The Limited Times

Now you can see non-English news...

Musician Spencer Davis dies at 81

2020-10-20T18:13:31.559Z


The famous guitarist led The Spencer Davis Group, known for songs like 'Keep On Running' or 'Gimme Some Lovin'


Spencer Davis, during a concert, in an undated image David Warner Ellis / Redferns

Spencer Davis was not only a memorable pioneer of British 

rhythm 'n' blues

 .

It was also an unusual example of generosity in front of the band to which he gave his name.

An excellent guitarist and vocalist more than drinkable, this Welshman from Swansea had no problem putting Steve Winwood, a 16-year-old teenager at the head of The Spencer Davis Group, with obvious difficulties in hiding acne.

Together, the angelic-faced boy who sang loudly in black and his discreet mentor were able to triumph on both sides of the Atlantic with three of the most electrifying and imitated strokes of the British scene in the mid-sixties, 

Keep on runnin '

Gimme some lovin '

 and 

I'm a man

, then also very famous in the hands of the Americans Chicago.

Davis, who was born in Swansea in 1939, died Monday in a British hospital at the age of 81, a victim of pneumonia.

Spencer and Steve's band, which also included their older brother (Muff Winwood) on bass and drummer Pete York, had set out in Birmingham in 1963, with the firm intention of transferring the

blues

teachings 

 of Muddy Waters or Leadbelly to the territory of the gigantic outbreak that the British scene was experiencing already behind the Beatles and the Rolling Stones.

Spencer had plenty of passion and smell.

With just six springs he had learned to handle the harmonica and the accordion and in his early youth he already founded an initiatory band, The Saints, along with another boy named Bill Wyman, over time one of the finest and most circumspect members of the own Stones.

Davis eventually moved to Birmingham to study Germanic philology, but his academic interests were short-lived.
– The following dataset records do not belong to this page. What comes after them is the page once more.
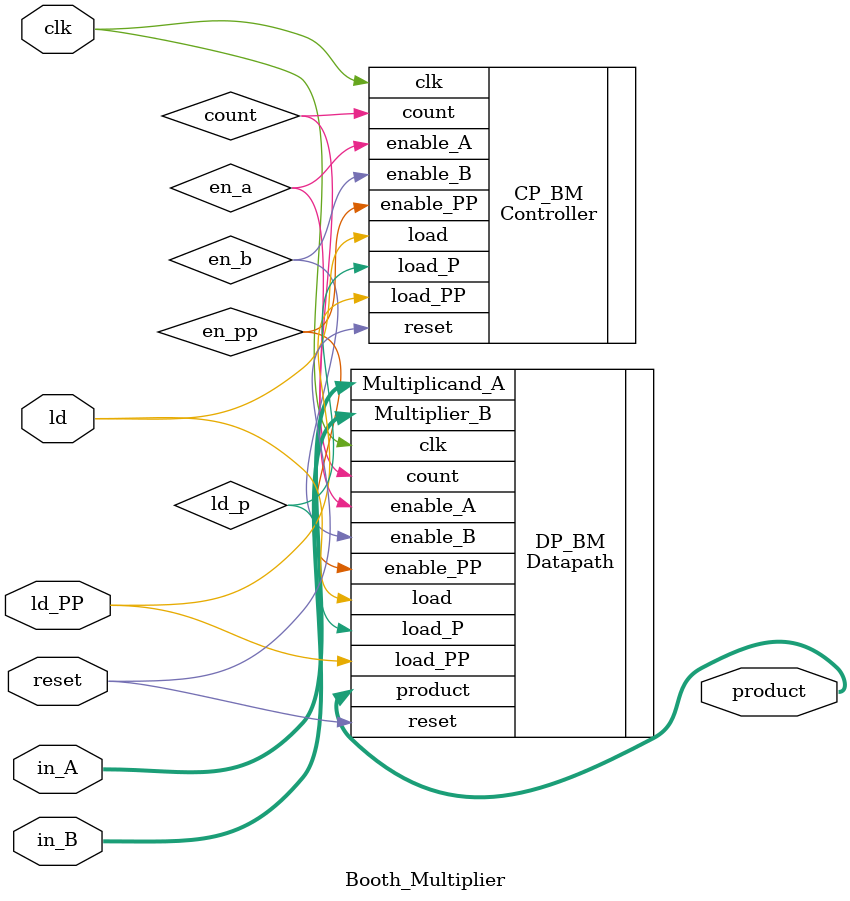
<source format=sv>
module Booth_Multiplier #(
  parameter Width_inputs = 16,
  parameter Width_PP = 33,         // Width of Partial Products
  parameter Width_product = 32
) (
  input logic  [Width_inputs-1:0] in_A,
  input logic  [Width_inputs-1:0] in_B,
    
  input logic                     clk,
  input logic                     reset,

  input logic                     ld_PP,  // load for Partial product
  input logic                     ld,     // load for inputs 

  output logic [Width_product-1:0] product
);
 
logic en_a, en_b,    //  Enable for multiplier and multiplicand
      en_pp,         //  Enable for Partial Products
      ld_p,          //  Load for Final product (i.e answer)
      count;          //  count 16-bits 

logic [Width_PP-1:0] pp;      // Partial product must be 33-bit 

// Booth Multiplier Datapath
Datapath DP_BM (
  .Multiplier_B(in_B),
  .Multiplicand_A(in_A),
  .enable_A(en_a),
  .enable_B(en_b),
  .enable_PP(en_pp),
  .load(ld),
  .load_PP(ld_PP),
  .load_P(ld_p),
  .count(count),
  .clk(clk),
  .reset(reset),
  .product(product)
);

// Booth Multiplier Controller
Controller CP_BM (
  .load(ld),
  .load_PP(ld_PP),
  .count(count),
  .clk(clk),
  .reset(reset),
  .load_P(ld_p),
  .enable_A(en_a),
  .enable_B(en_b),
  .enable_PP(en_pp)
);

endmodule

</source>
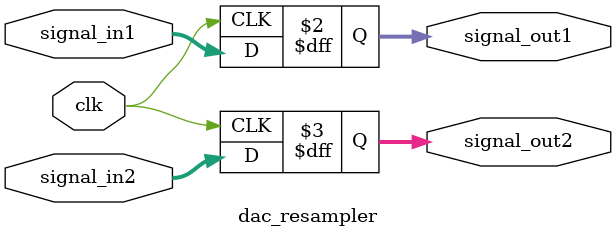
<source format=v>
`timescale 1ns / 1ps

module dac_resampler(
    input               clk,
    input       [11:0]  signal_in1,
    input       [11:0]  signal_in2,
    output reg  [11:0]  signal_out1,
    output reg  [11:0]  signal_out2
);
    
    always @(posedge clk) begin
        signal_out1 <= signal_in1;
        signal_out2 <= signal_in2;
    end
endmodule

</source>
The city was not a hive like London or Liverpool, but there it coincided with the early Moody Blues, those of 

Go now 

(1965).

In November of that same year, under the tutelage of producer Chris Blackwell, Spencer learned to understand the potential of 

Keep on runnin '

, a hardly disclosed song by Jamaican Jackie Edwards, and take it to number 1. The Negroid Throat of the Winwood Child and His Savage mastery of the Hammond organ worked the miracle, while the group's leading theorist naturally assumed a discreet background.

Source: elparis

All life articles on 2020-10-20

You may like

News/Politics 2024-04-15T04:14:34.062Z

Trends 24h

Latest

© Communities 2019 - Privacy

The information on this site is from external sources that are not under our control.
The inclusion of any links does not necessarily imply a recommendation or endorse the views expressed within them.